Activity:
Extend the guide on tracking testosterone replacement therapy, picking up right after its last sentence.

Text block:
• • •

Why track at all
TRT isn't a cycle you run and end — it's an ongoing protocol you tune. The whole point of tracking is to be able to answer, months from now, questions like: "What did I feel like at 120 mg/week versus 140?", "Did my estradiol climb when I bumped the dose?", "Is my hematocrit trending up?" You can't answer those from memory. You answer them from a log.
Good tracking turns a vague sense of "I think I feel better" into a defensible decision you and your prescriber can make together. The four things worth logging are doses, bloodwork, body data, and subjective wellbeing — in that order of importance.
Doses & esters
Every injection, logged the moment you do it. The fields that matter:
- Amount and ester — e.g.
0.4 mLof testosterone cypionate, or the mg equivalent. If you ever switch ester (cypionate vs enanthate vs propionate) note it, because the half-life changes how you read your bloods. - Date and frequency — once-weekly, twice-weekly (E3.5D), or daily protocols all produce different peak-to-trough profiles. Your log is your protocol.

• • •

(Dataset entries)
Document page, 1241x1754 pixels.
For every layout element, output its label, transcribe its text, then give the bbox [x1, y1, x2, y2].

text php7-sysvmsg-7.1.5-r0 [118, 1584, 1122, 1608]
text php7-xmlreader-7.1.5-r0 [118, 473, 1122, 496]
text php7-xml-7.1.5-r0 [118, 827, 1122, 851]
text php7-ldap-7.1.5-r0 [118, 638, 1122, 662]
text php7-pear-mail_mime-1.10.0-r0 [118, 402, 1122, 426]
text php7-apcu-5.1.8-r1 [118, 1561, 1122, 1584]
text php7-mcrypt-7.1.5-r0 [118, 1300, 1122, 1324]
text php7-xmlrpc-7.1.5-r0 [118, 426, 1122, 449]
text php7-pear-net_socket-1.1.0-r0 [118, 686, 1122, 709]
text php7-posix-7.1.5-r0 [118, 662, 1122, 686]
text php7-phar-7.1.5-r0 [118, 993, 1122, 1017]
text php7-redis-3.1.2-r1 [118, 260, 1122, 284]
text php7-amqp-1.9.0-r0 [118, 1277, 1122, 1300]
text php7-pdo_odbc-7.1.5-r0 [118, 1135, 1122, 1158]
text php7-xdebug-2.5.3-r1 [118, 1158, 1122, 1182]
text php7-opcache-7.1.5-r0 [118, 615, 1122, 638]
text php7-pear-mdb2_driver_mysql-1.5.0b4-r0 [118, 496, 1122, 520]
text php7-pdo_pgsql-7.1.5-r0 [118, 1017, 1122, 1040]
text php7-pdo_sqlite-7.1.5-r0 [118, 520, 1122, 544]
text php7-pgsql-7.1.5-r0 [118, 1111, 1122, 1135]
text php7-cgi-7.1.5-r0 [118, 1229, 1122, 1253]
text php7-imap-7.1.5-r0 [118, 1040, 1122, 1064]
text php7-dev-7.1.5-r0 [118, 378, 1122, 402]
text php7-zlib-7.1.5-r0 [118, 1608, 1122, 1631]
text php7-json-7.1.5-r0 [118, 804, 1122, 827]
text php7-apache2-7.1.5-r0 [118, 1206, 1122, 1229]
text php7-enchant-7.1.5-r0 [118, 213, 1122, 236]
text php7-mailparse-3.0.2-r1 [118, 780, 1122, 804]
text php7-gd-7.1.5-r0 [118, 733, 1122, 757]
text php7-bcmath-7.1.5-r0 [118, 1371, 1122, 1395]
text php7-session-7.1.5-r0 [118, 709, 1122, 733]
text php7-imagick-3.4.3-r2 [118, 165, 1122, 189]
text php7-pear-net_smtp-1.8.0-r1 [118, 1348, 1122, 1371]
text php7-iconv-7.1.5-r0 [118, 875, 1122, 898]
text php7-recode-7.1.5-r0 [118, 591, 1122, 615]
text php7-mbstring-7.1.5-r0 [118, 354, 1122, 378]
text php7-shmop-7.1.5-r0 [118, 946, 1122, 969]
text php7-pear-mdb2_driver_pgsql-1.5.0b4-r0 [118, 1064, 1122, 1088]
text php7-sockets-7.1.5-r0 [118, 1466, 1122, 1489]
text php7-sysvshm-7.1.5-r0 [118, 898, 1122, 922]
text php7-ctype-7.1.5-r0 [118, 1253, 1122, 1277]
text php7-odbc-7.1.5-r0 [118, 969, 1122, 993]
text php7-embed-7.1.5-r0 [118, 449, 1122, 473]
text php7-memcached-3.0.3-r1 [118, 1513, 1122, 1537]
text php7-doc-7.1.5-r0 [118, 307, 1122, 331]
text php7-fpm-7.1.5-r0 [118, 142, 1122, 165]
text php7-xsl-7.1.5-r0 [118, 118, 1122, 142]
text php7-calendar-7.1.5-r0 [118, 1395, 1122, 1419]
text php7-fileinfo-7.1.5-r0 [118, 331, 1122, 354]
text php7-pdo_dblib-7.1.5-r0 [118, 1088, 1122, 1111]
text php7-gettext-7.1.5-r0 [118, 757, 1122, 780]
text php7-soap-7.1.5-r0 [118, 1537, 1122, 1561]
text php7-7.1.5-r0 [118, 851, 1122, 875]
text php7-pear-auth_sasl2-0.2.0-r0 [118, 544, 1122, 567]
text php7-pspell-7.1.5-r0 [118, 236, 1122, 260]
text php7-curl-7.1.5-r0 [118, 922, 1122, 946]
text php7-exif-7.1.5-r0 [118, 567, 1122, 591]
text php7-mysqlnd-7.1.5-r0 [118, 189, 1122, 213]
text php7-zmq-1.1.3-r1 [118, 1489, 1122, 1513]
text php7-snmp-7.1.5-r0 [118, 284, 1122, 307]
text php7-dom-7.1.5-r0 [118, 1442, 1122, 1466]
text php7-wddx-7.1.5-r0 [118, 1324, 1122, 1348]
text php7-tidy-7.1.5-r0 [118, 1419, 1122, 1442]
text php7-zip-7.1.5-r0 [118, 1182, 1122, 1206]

• • •

Answer section:
- Any ancillaries — if you run an aromatase inhibitor or hCG alongside, log those on the same timeline so you can see the whole picture.
If you reconstitute anything, the reconstitution calculator handles the units-to-draw math.
Injection sites
Rotating injection sites reduces scar tissue and irritation from repeatedly hitting the same spot. The problem is remembering which site you used last — which is exactly the kind of thing a tracker should do for you. Log the site (delt, ventroglute, quad, etc.) with each dose and a simple rotation map tells you at a glance where you're due.
Bloodwork
Labs are where TRT tracking earns its keep. The markers most people watch with their prescriber:
- Total & free testosterone — are you actually in the range your protocol targets?
- Estradiol (E2) — testosterone aromatises to estrogen; this is the number that tends to move when you change dose.
- Hematocrit / hemoglobin — TRT can thicken blood over time, so this is a long-term safety trend worth watching.
The value of logging labs isn't the single reading — it's plotting the reading against your dose history. A jump in E2 means one thing in isolation and a very different thing when you can see it followed a dose increase three weeks earlier. Timing matters too: bloods are usually drawn at trough (right before your next dose) so the numbers are comparable run-to-run. When and how often to test is a clinical decision — talk to your prescriber.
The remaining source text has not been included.